Books of 2021

December 31st, 2021
6 min read

I like books that are hard to summarize. Hard to explain why they make sense. That challenge our use of language because the words we are reading don’t fit with our narrative of the world we live in.

2021 was a year of challenge, and 2022 will be a year in which we have to rewrite many of the narratives we have told ourselves over the years. Where we live, how we live, how we communicate with people, where we work, how we work, and for whom.

This year, reading each of the books below helped challenge me to think of a new narrative for the future.

Hoping you all have a great start to the new year and that these books can help guide you on a new path for what is turning out to be a whole new world.

- Kaushik

Monoculture by F.S. Michaels

A book that describes the ever-smaller circles that our culture is creating.

”Over time, the monoculture evolves into a nearly invisible foundation that structures and shapes our lives, giving us our sense of how the world works. It shapes our ideas about what’s normal and what we can expect from life.”

“Once we’re thrown off our habitual paths, we think all is lost; but it’s only here that the new and the good begins.” —LEO TOLSTOY

A game of birds and wolves by Simon Parkin

A remarkable story of how one man and a group of very intelligent women saved England and Europe from defeat in the Second World War.

”This was not the hyperbole of propaganda. Of the 39,000 men who went to sea in U-boats during the Second World War, seventy percent were killed in action. By contrast, only six percent of those who fought in the British Army died in combat.”

“This was Roberts’ masterstroke. By repeatedly playing through recent action at sea and using a game to understand the situation from all angles, he would be in a strong position to see where the British commanders had misunderstood the U-boats’ behavior. The process would enable him to formulate the first universal set of defensive tactics for the navy to use against U-boats, encouraging escort ships to work together like team-mates, rather than individuals.”

Ask Iwata by Satoru Iwata

A fascinating book about the philosophy and management style of Nintendo’s late CEO.
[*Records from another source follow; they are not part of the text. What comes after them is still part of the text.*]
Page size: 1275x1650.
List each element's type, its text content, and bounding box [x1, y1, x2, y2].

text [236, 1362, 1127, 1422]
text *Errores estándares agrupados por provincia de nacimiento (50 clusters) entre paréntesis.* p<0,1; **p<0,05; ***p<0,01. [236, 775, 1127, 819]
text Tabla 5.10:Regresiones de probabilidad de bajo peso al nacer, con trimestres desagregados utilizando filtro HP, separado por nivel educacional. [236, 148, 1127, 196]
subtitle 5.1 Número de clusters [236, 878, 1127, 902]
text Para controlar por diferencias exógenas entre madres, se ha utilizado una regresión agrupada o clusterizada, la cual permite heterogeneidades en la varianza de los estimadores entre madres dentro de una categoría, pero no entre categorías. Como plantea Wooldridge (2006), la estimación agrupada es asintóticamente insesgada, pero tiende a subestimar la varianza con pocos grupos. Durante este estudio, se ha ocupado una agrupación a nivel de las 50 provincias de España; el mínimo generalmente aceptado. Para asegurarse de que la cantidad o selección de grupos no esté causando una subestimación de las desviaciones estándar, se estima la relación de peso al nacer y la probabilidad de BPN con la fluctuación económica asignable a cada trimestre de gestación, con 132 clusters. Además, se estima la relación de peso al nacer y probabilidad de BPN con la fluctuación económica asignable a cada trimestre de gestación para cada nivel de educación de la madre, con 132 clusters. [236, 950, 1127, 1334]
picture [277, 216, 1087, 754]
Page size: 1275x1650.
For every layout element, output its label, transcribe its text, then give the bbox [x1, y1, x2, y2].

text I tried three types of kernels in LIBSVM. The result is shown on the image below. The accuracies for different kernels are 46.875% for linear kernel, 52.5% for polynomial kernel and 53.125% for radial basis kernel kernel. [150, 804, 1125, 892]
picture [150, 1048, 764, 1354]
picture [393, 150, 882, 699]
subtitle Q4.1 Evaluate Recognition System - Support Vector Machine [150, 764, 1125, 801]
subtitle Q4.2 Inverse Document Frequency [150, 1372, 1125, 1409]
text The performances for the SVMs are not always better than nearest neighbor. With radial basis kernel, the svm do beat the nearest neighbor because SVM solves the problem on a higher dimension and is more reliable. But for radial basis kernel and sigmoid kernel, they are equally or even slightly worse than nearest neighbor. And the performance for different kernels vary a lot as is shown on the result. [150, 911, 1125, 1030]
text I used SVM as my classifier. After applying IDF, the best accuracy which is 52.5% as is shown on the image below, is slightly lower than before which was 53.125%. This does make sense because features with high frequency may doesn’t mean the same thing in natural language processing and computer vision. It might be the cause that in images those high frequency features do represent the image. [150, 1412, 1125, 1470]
“This is why I spent my first month as president interviewing everybody at the company. The discoveries were endless”

“So how do you know when a project is going well? When someone points to a gray area in the initial plan, then asks you “Hey, can I take care of this?” and follows through.”

"A good idea is something that solves multiple problems in a flash.” This is something that Shigeru Miyamoto taught me at Nintendo about making games.”

Dune by Frank Herbert

A focus on planet ecology and ancient cultures make Dune a unique read.

“A process cannot be understood by stopping it. Understanding must move with the flow of the process, must join it and flow with it.”

“Give as few orders as possible,” his father had told him…once…long ago. “Once you’ve given orders on a subject, you must always give orders on that subject.”

Maigret at the Coroner’s by Georges Simenon

Maigret comes to America to find out about police methods and finds a whole lot more.

If you have never read a Maigret mystery then please do, they transport you to Paris between 1930 and 1970 and give you a tremendous feeling for the city, its people, and the culture. In this book, Maigret takes a break from Paris and is visiting America on an exchange program for police officers to learn from each other’s methods. What he discovers is a new world of both Victorian values and booze-soaked 60’s free living. He finds a new style of policing all about relationships, networks, and consumerism and I am not sure he likes any of it.

Lila by Robert M. Pirsig

This follow-up to Zen and the Art of Motorcycle Maintenance is a deeper dive into the metaphysics of quality while sailing down the Hudson River valley.

“Cultural relativists held that it is unscientific to interpret values in culture B by the values of culture A. It would be wrong for an Australian Bushman anthropologist to come to New York and find people backward and primitive because hardly anyone could throw a boomerang properly. It is equally wrong for a New York anthropologist to go to Australia and find a Bushman backward and primitive because he cannot read or write. Cultures are unique historical patterns that contain their own values

and cannot be judged in terms of the values of other cultures. The cultural relativists, backed by Boas's doctrines of scientific empiricism, virtually wiped out the credibility of the older Victorian evolutionists and gave anthropology a shape it has had ever since.”